In 2021, Paul and a group of Indigenous youth from river basins across the Pacific Northwest spent a day on the White Salmon River paddling through the former Condit Dam site. On October 26, 2011, 700 pounds of dynamite blew Condit Dam to smithereens, and the White Salmon broke free for the first time in 100 years.

I was fortunate enough to be along for the ride that day back in 2011 and last summer with the Ríos to Rivers exchange. I shared a paddle raft with members of the Hoopa Valley Tribes, the Klamath Tribes, and the Miwok Tribe. Paul, wielding his camera and a constant smile, hopped from raft to kayak. The solidarity that Paul speaks of, and the power that comes with it, were infused into every paddle stroke, every laugh, and every high five as we splashed through the free-flowing river. To say that I felt that power in my time on that raft, with that crew, is an understatement.

Professional athletes, Tyler Bradt and Rush Sturges also joined the paddle as safety boaters, which only upped the ante.

“Having those accomplished paddlers take time out of their lives to paddle with our kids, to have them invest that into the community and to see how fruitful that is, how fulfilling that is, was beautiful,” Paul recalled.

At some point during the day, Rush found out some of the kids were Hoopa, a tribe with traditional homelands and waters reaching throughout Northern California and the Trinity River Basin. “That’s where he comes from. That’s what he knows. That’s his river, you know? And so for him to be able to see that he can bring so much value to these kids through something that brings him joy, that was so beautiful.”

Paul and Rush already have their eye on something big: Organizing 16 Klamath youth to paddle the first descent down a newly freed Klamath River. If all goes as planned, the removal of four dams on the Klamath River will begin in early 2023, freeing 400 miles of the river.

“This is a war that’s been fought for over 100 years. This is the largest dam removal in history and who better to have that focal point than Klamath tribal youth that are rekindling their relationships with this river in one of the most intimate ways possible—in a hard-shell kayak,” Paul said.

This isn’t work for Paul, it’s his purpose. He says he’s been fighting to free this river since before he was born, and his father before him. He beams and I can hear the smile in his voice as he talks about what it will feel like to paddle on a free-flowing Klamath with kids from his tribe.

“This is why we do it,” he said. “This river has taken care of us for tens and hundreds of thousands of years. We have this opportunity to renew the relationship with the river and the entire world’s going to see it.”

More than anything, Paul said it’s about giving those kids the moment, the opportunity to fully embody the joy of paddling on the river that generations of ancestors have fought to free. “Time is so precious, but if we forget to feel that joy, that celebration, that relationship that’s necessary to continue this work, then we lose what it’s about.”

As Paul and his team keep their eye on 2023, he said his mornings on the Wood River bring him home in more ways than one, “It centers me.

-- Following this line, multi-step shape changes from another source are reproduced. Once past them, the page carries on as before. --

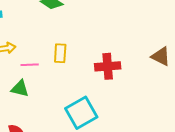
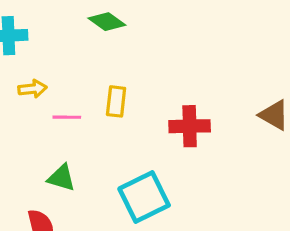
green triangle: (20, 89) -> (61, 178), moved

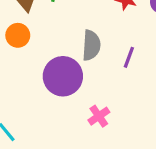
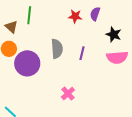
purple circle: (63, 76) -> (27, 63), moved

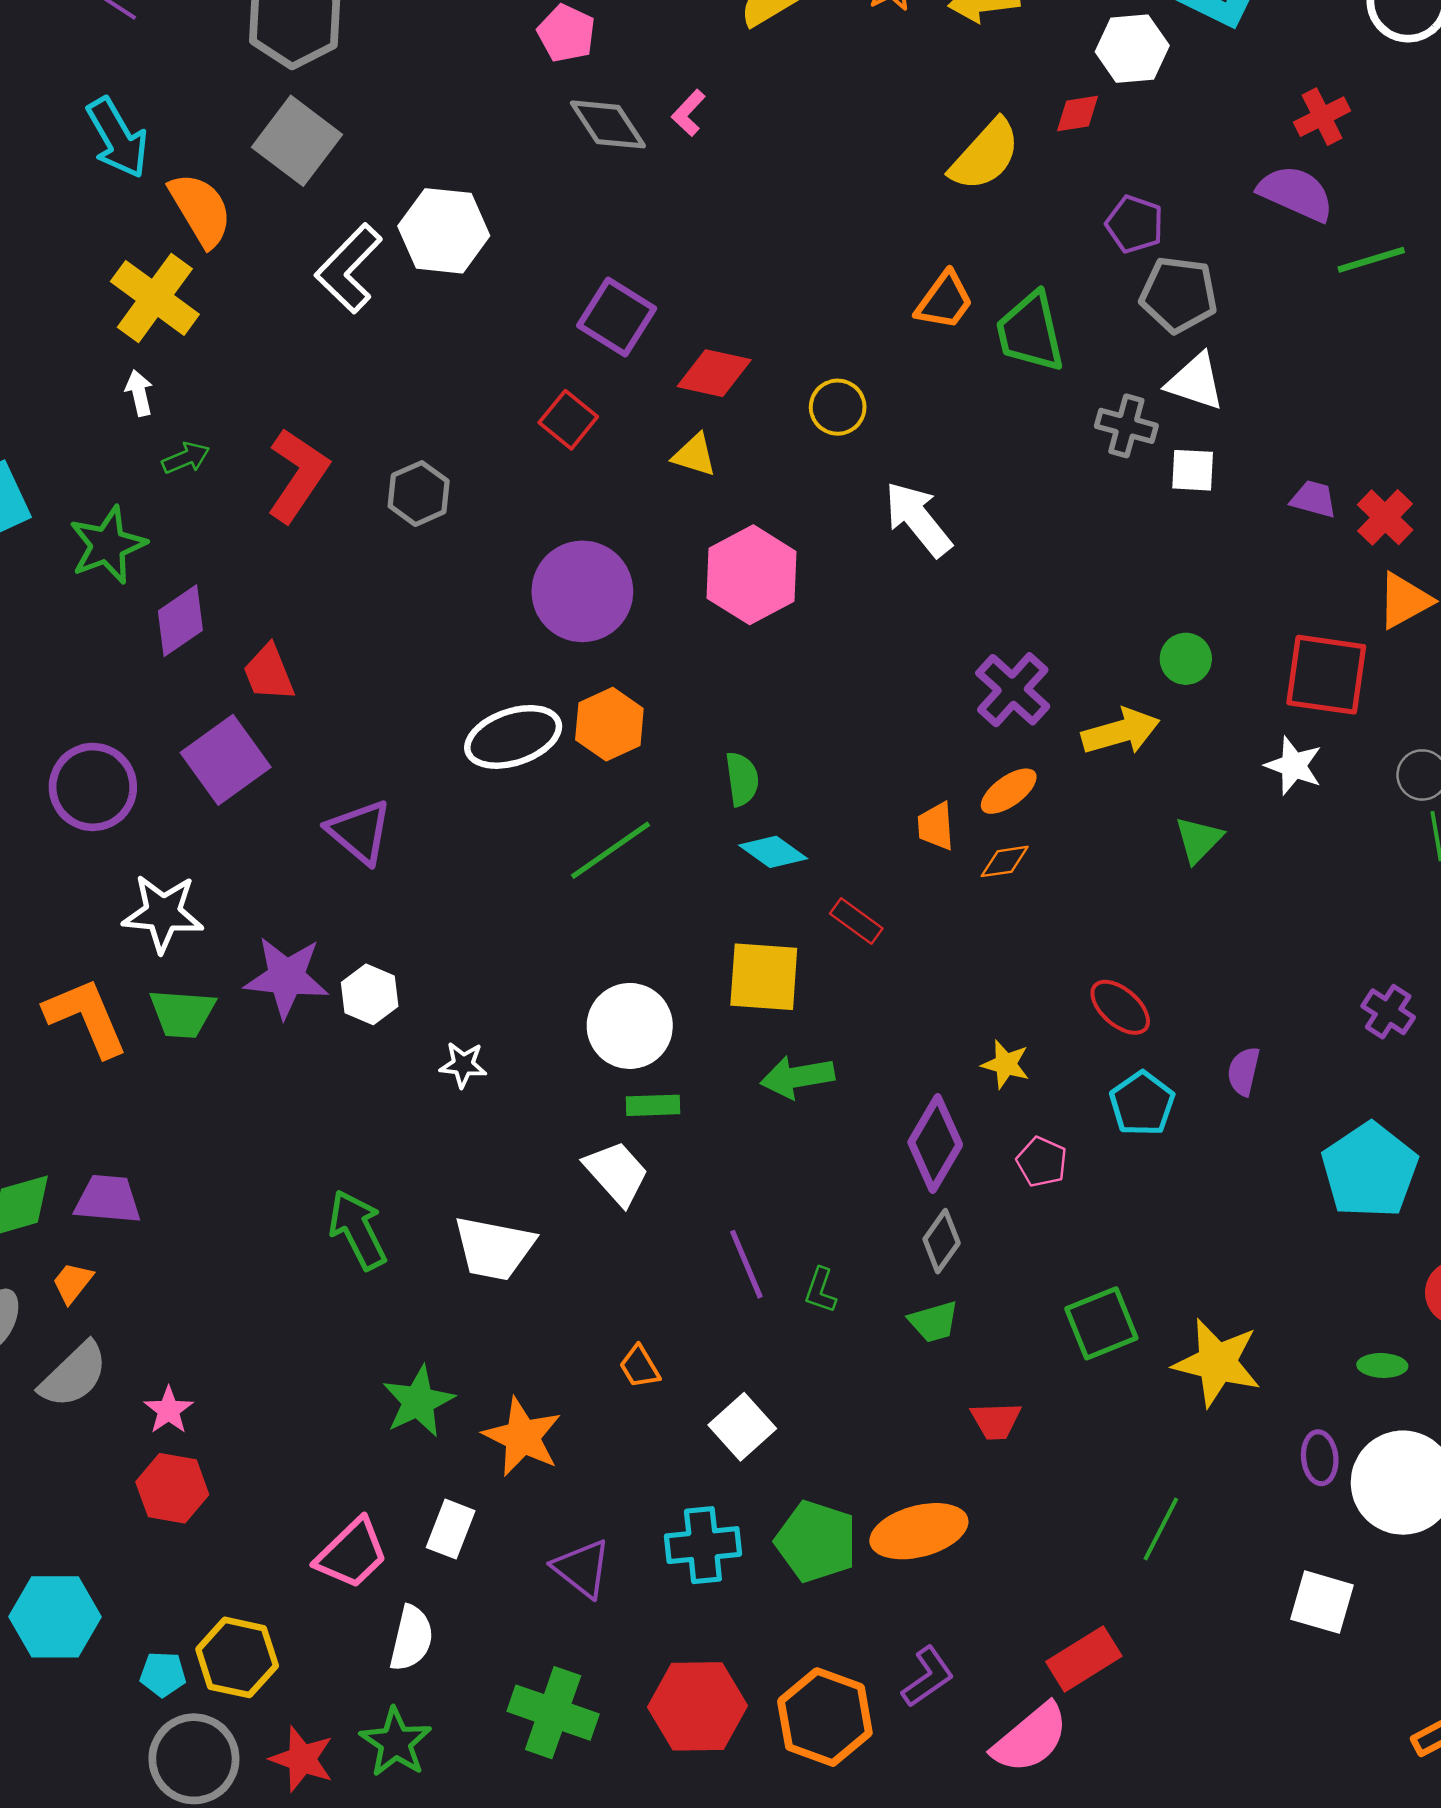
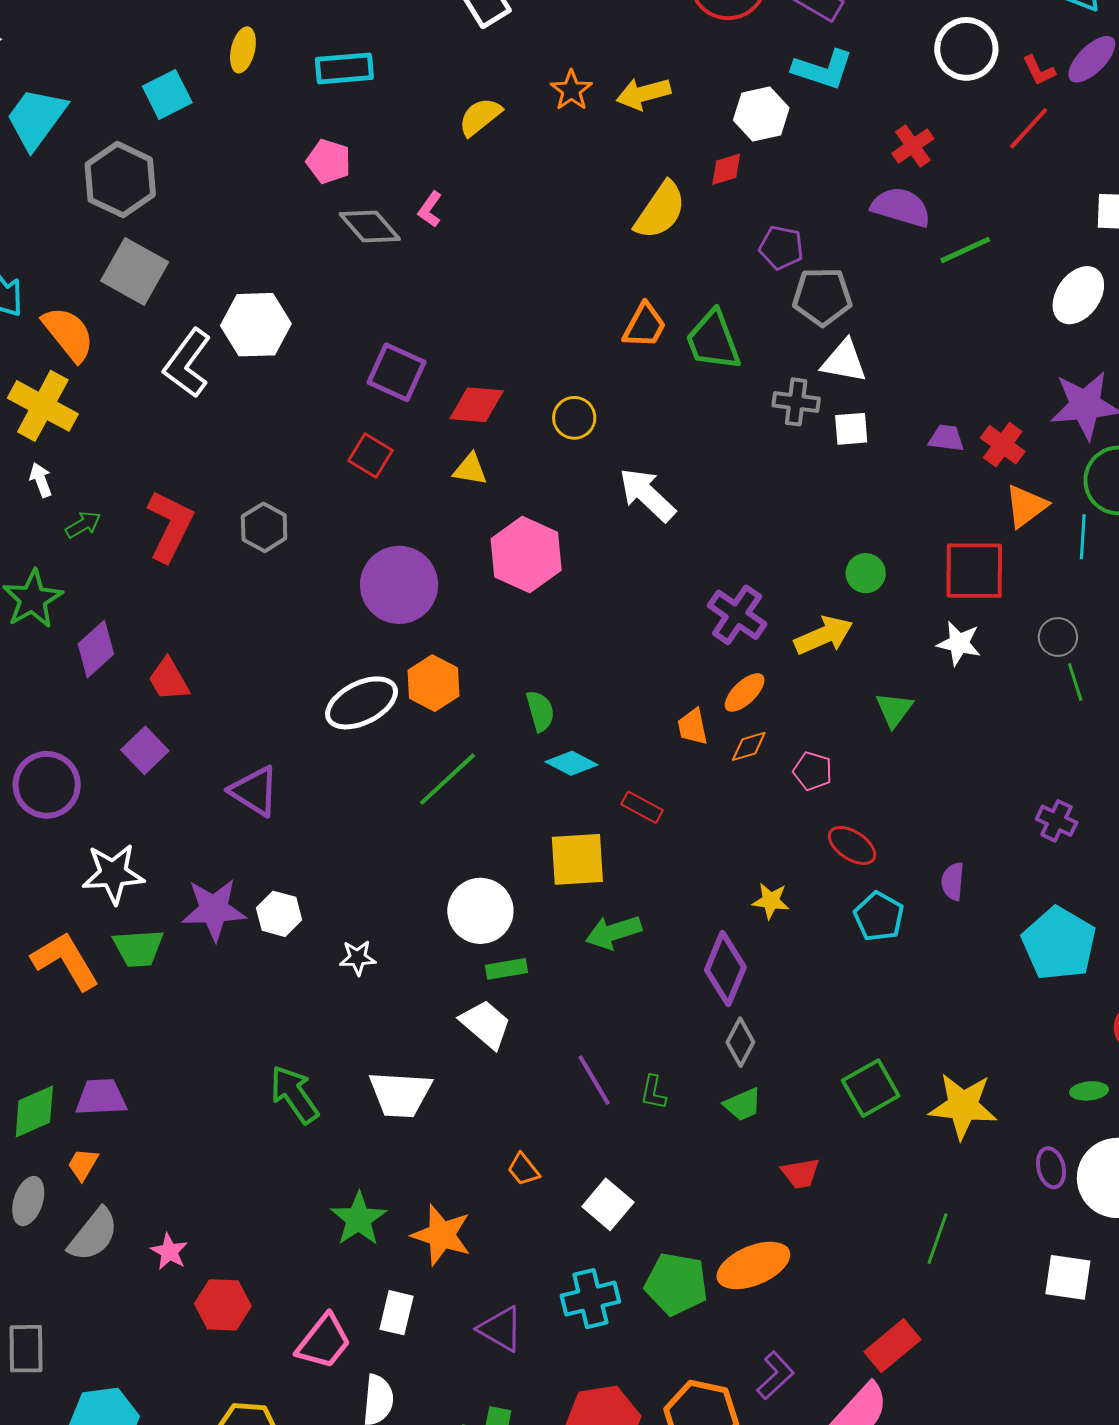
purple square: (226, 760) -> (145, 750), size x0.7
pink pentagon: (1042, 1162) -> (813, 771), moved
red hexagon: (172, 1488) -> (223, 1305), moved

It reminds me that I’m here—and why I’m here.”

“That’s what I ask everybody to do. Just find any time today to go and interact with your river or creek, or whatever that looks for you. Go and find it and be present with it.”

Editor’s Note: Guest contributor Emily Nuchols is a writer, river advocate and the founder of Under Solen Media, a Portland, Oregon-based creative company with a cause. She has also been known to throw one hell of a party and wholeheartedly believes that celebration is at the core of great work—and that we can save the world one party at a time.

A shorter version of this profile first appeared in Kayak Session’s #82 Summer Issue.  The River Warriors series highlights paddlers who do more than paddle.